[HOW TO COMPLETE THIS TASK] Take each line of the data that contains the string "pyautogui" and copy it.

[GIVEN MATERIAL]
********************

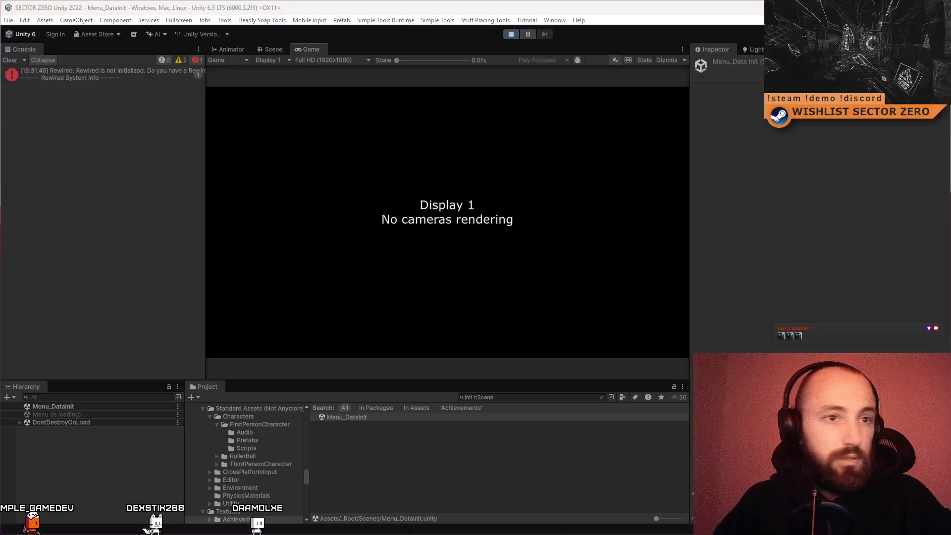
pyautogui.click(10, 61)
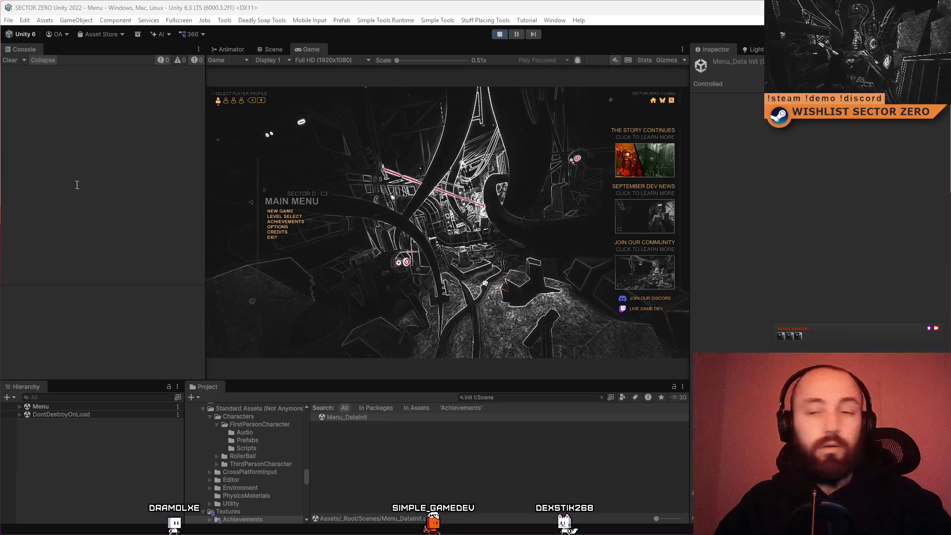
# Wait for the SECTOR ZERO main menu to load, then clear the scene asset selection.
pyautogui.click(446, 475)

********************

[ANSWER SPACE]
pyautogui.click(10, 61)
pyautogui.click(446, 475)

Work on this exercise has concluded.